■ Problems and tasks:
1. Translate this sentence from the pelvic floor text into Spanish: "One of the pelvic floor muscles (called the puborectalis) wraps around the rectum in a U shape."
2. Duplicate the part of the pelvic floor text between "When you get" and "a comfortable poo.", inclusive.
3. Rewrite the paragraph of the pelvic floor text that begins "When we poo, we often need" as a bulleted list, keeping its main facts.

■ Page extract:

+++++

When you get the message that it's time to poo, you head to the toilet and the action of sitting on the loo seat should trigger a relaxation response in your pelvic floor and rectum. One of the pelvic floor muscles (called the puborectalis) wraps around the rectum in a U shape. Usually this muscle is contracted, which keeps a 90 degree “bend'' in your rectum and keeps you continent. In order to poo, this muscle needs to relax, which allows the rectum to straighten and lengthen creating a clear passageway for waste to exit the body. This means that the position you sit in can make a difference to how easy it is to pass a poo, with squatting being the most optimal choice for a comfortable poo.
Issues can occur at any level of this clever system, and dysfunction within the pelvic floor muscles can cause changes to your bowel function. If you experience changes or struggles with pooing, then it is worth considering whether your pelvic floor is functioning as well as it can. Creating good bowel habits can help this muscle function better (see below), as can doing regular pelvic floor exercises."
5 tweaks you can make to your toilet habits to help you poo more comfortably
When we poo, we often need a small rise in pressure in the abdomen (belly) to get the bowel motion started. This can be created through breath. It’s a good habit to have slow relaxed breathing when you’re on the toilet. Too much breath holding or straining when we are on the loo can actually lessen the power of the pelvic floor.

+++++

■ Listed entries:
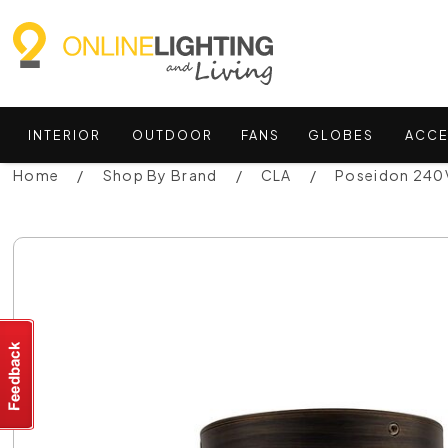
INTERIOR
OUTDOOR
FANS
GLOBES
ACCE
Home
Shop By Brand
CLA
Poseidon 240V 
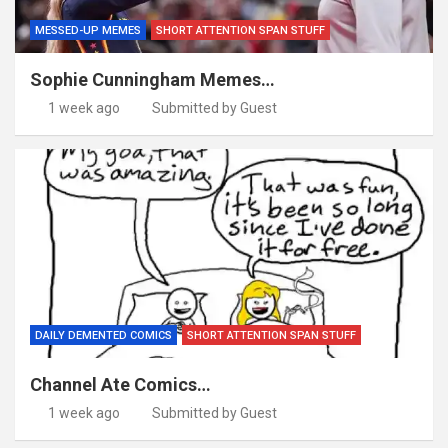
MESSED-UP MEMES
SHORT ATTENTION SPAN STUFF
Sophie Cunningham Memes…
1 week ago
Submitted by Guest
DAILY DEMENTED COMICS
SHORT ATTENTION SPAN STUFF
Channel Ate Comics…
1 week ago
Submitted by Guest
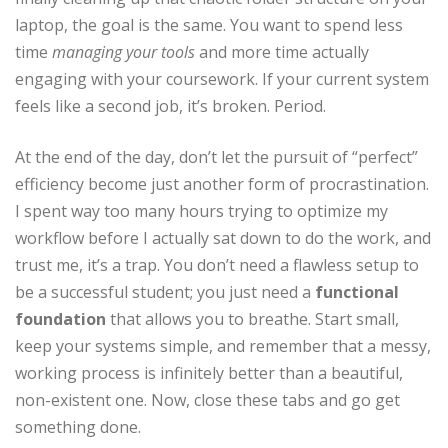
laptop, the goal is the same. You want to spend less
time
managing your tools
and more time actually
engaging with your coursework. If your current system
feels like a second job, it’s broken. Period.
At the end of the day, don’t let the pursuit of “perfect”
efficiency become just another form of procrastination.
I spent way too many hours trying to optimize my
workflow before I actually sat down to do the work, and
trust me, it’s a trap. You don’t need a flawless setup to
be a successful student; you just need a
functional
foundation
that allows you to breathe. Start small,
keep your systems simple, and remember that a messy,
working process is infinitely better than a beautiful,
non-existent one. Now, close these tabs and go get
something done.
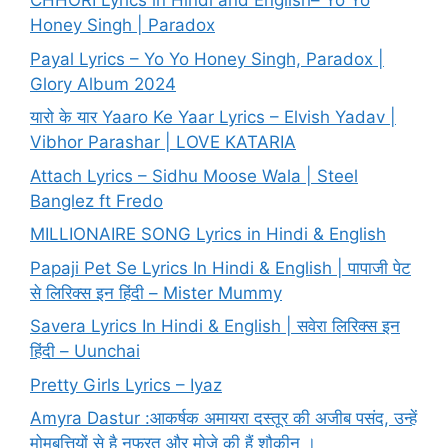
CHHORI Lyrics in Hindi and English– Yo Yo
Honey Singh | Paradox
Payal Lyrics – Yo Yo Honey Singh, Paradox |
Glory Album 2024
यारो के यार Yaaro Ke Yaar Lyrics – Elvish Yadav |
Vibhor Parashar | LOVE KATARIA
Attach Lyrics – Sidhu Moose Wala | Steel
Banglez ft Fredo
MILLIONAIRE SONG Lyrics in Hindi & English
Papaji Pet Se Lyrics In Hindi & English | पापाजी पेट
से लिरिक्स इन हिंदी – Mister Mummy
Savera Lyrics In Hindi & English | सवेरा लिरिक्स इन
हिंदी – Uunchai
Pretty Girls Lyrics – Iyaz
Amyra Dastur :आकर्षक अमायरा दस्तूर की अजीब पसंद, उन्हें
मोमबत्तियों से है नफरत और मोज़े की हैं शौकीन ।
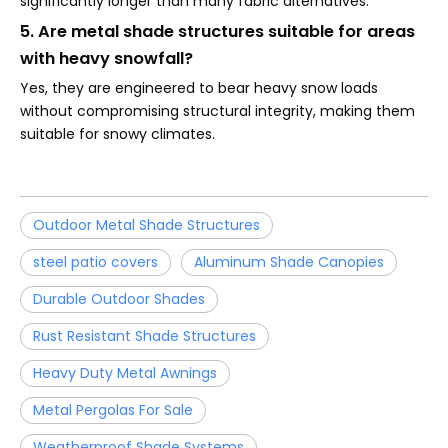
significantly longer than many fabric alternatives.
5. Are metal shade structures suitable for areas
with heavy snowfall?
Yes, they are engineered to bear heavy snow loads
without compromising structural integrity, making them
suitable for snowy climates.
Outdoor Metal Shade Structures
steel patio covers
Aluminum Shade Canopies
Durable Outdoor Shades
Rust Resistant Shade Structures
Heavy Duty Metal Awnings
Metal Pergolas For Sale
Weatherproof Shade Systems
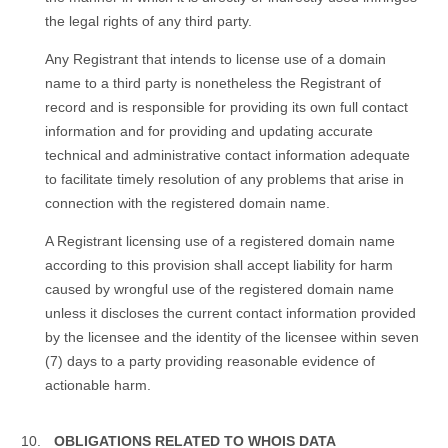
the legal rights of any third party.
Any Registrant that intends to license use of a domain
name to a third party is nonetheless the Registrant of
record and is responsible for providing its own full contact
information and for providing and updating accurate
technical and administrative contact information adequate
to facilitate timely resolution of any problems that arise in
connection with the registered domain name.
A Registrant licensing use of a registered domain name
according to this provision shall accept liability for harm
caused by wrongful use of the registered domain name
unless it discloses the current contact information provided
by the licensee and the identity of the licensee within seven
(7) days to a party providing reasonable evidence of
actionable harm.
OBLIGATIONS RELATED TO WHOIS DATA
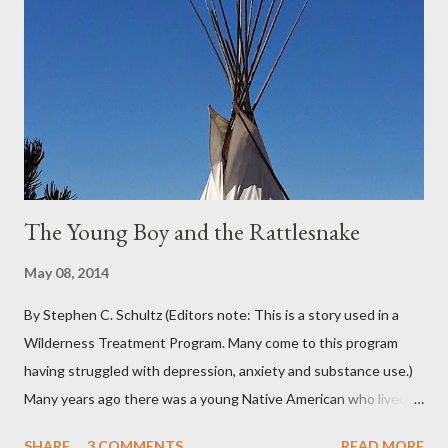
pretty much from October through June was filled with fog,
rain, mist, showers, freezing rain and occasionally snow. The
local weathermen didn’t bother with predictions about the
chance of precipitation; they took pride in developing new
adjectives to describe the type of precipitation and how much
you can...
The Young Boy and the Rattlesnake
May 08, 2014
By Stephen C. Schultz (Editors note: This is a story used in a
Wilderness Treatment Program. Many come to this program
having struggled with depression, anxiety and substance use.)
Many years ago there was a young Native American who lived in
the very land you are residing in. He decided to seek wisdom by
SHARE
3 COMMENTS
READ MORE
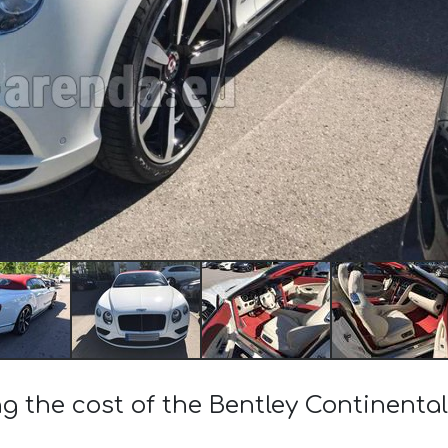
ng the cost of the Bentley Continenta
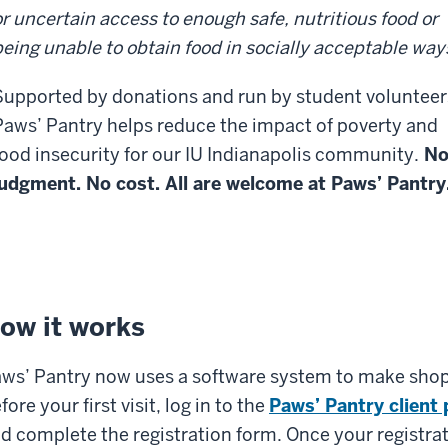
or uncertain access to enough safe, nutritious food or
being unable to obtain food in socially acceptable way
Supported by donations and run by student volunteer
Paws’ Pantry helps reduce the impact of poverty and
food insecurity for our IU Indianapolis community.
N
judgment. No cost. All are welcome at Paws’ Pantry
ow it works
ws’ Pantry now uses a software system to make shoppi
fore your first visit, log in to the
Paws’ Pantry client 
d complete the registration form. Once your registrat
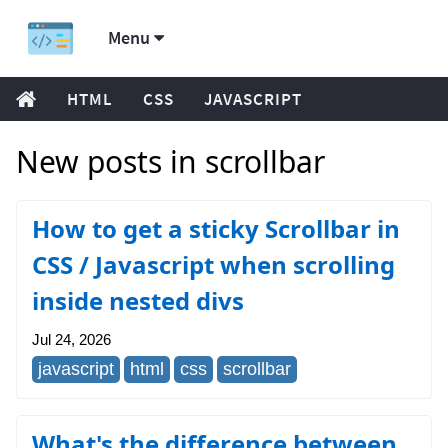
Menu
HTML
CSS
JAVASCRIPT
New posts in scrollbar
How to get a sticky Scrollbar in
CSS / Javascript when scrolling
inside nested divs
Jul 24, 2026
javascript
html
css
scrollbar
What's the difference between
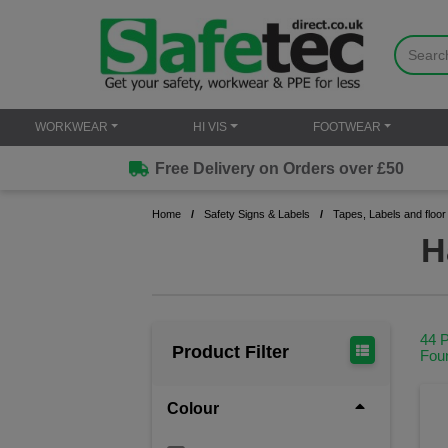
WORKWEAR
HI VIS
FOOTWEAR
Free Delivery on Orders over £50
Home
Safety Signs & Labels
Tapes, Labels and floor
H
44 
Product Filter
Fou
Colour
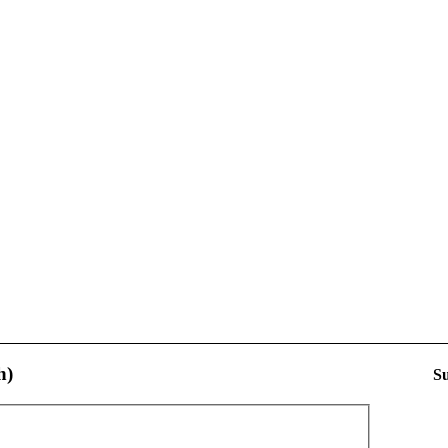
h)
Su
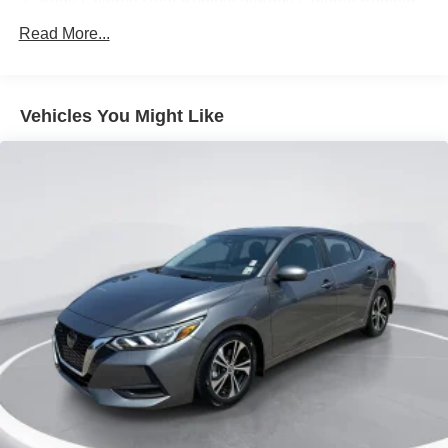
Body-Colored Rear Bumper w/Body-Colored Bumper
Insert
Read More...
Compact Spare Tire Mounted Inside Under Cargo
Fixed Rear Window w/Defroster
Fully Galvanized Steel Panels
Vehicles You Might Like
Headlights-Automatic Highbeams
Light Tinted Glass
Manual-Leveling Auto On/Off Reflector Halogen Auto
High-Beam Headlamps w/Delay-Off
Steel Spare Wheel
Tires: 205/60R16 All-Season
Trunk Rear Cargo Access
Variable Intermittent Wipers
Wheels: 16" Alloy -inc: rear disc brakes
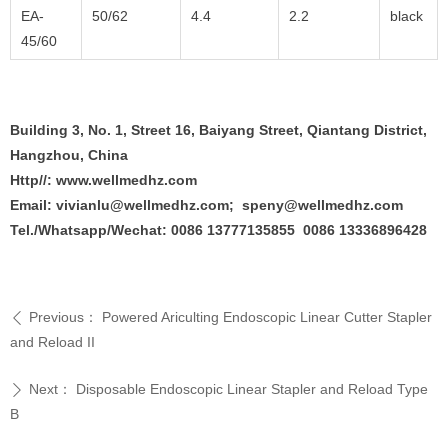
EA-
50/62
4.4
2.2
black
45/60
Building 3, No. 1, Street 16, Baiyang Street, Qiantang District,
Hangzhou, China
Http//: www.wellmedhz.com
Email: vivianlu@wellmedhz.com; speny@wellmedhz.com
Tel./Whatsapp/Wechat: 0086 13777135855 0086 13336896428
Previous：
Powered Ariculting Endoscopic Linear Cutter Stapler
ꄴ
and Reload II
Next：
Disposable Endoscopic Linear Stapler and Reload Type
ꄲ
B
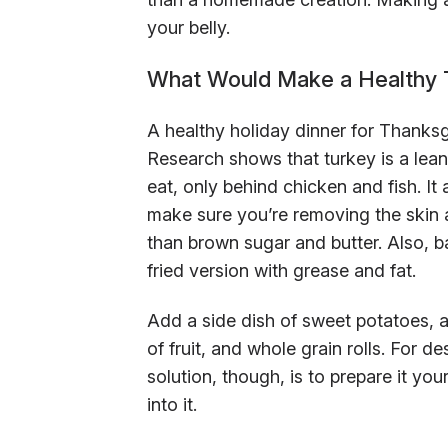
your belly.
What Would Make a Healthy T
A healthy holiday dinner for Thanksg
Research shows that turkey is a lean
eat, only behind chicken and fish. It 
make sure you’re removing the skin a
than brown sugar and butter. Also, b
fried version with grease and fat.
Add a side dish of sweet potatoes, a
of fruit, and whole grain rolls. For 
solution, though, is to prepare it yo
into it.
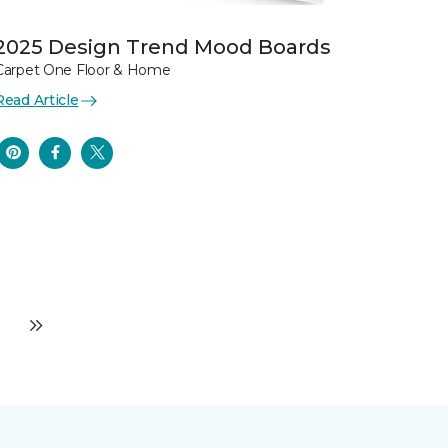
2025 Design Trend Mood Boards
Carpet One Floor & Home
Read Article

+++++

■ Answers to the problems:
1. Uno de los músculos del suelo pélvico (llamado puborrectal) rodea el recto en forma de U.

2.
When you get the message that it's time to poo, you head to the toilet and the action of sitting on the loo seat should trigger a relaxation response in your pelvic floor and rectum. One of the pelvic floor muscles (called the puborectalis) wraps around the rectum in a U shape. Usually this muscle is contracted, which keeps a 90 degree “bend'' in your rectum and keeps you continent. In order to poo, this muscle needs to relax, which allows the rectum to straighten and lengthen creating a clear passageway for waste to exit the body. This means that the position you sit in can make a difference to how easy it is to pass a poo, with squatting being the most optimal choice for a comfortable poo.

3.
- Passing a poo often needs a small rise in pressure in the abdomen to get the bowel motion started.
- Breath can create this pressure.
- Slow, relaxed breathing on the toilet is a good habit.
- Too much breath holding or straining on the toilet can lessen the power of the pelvic floor.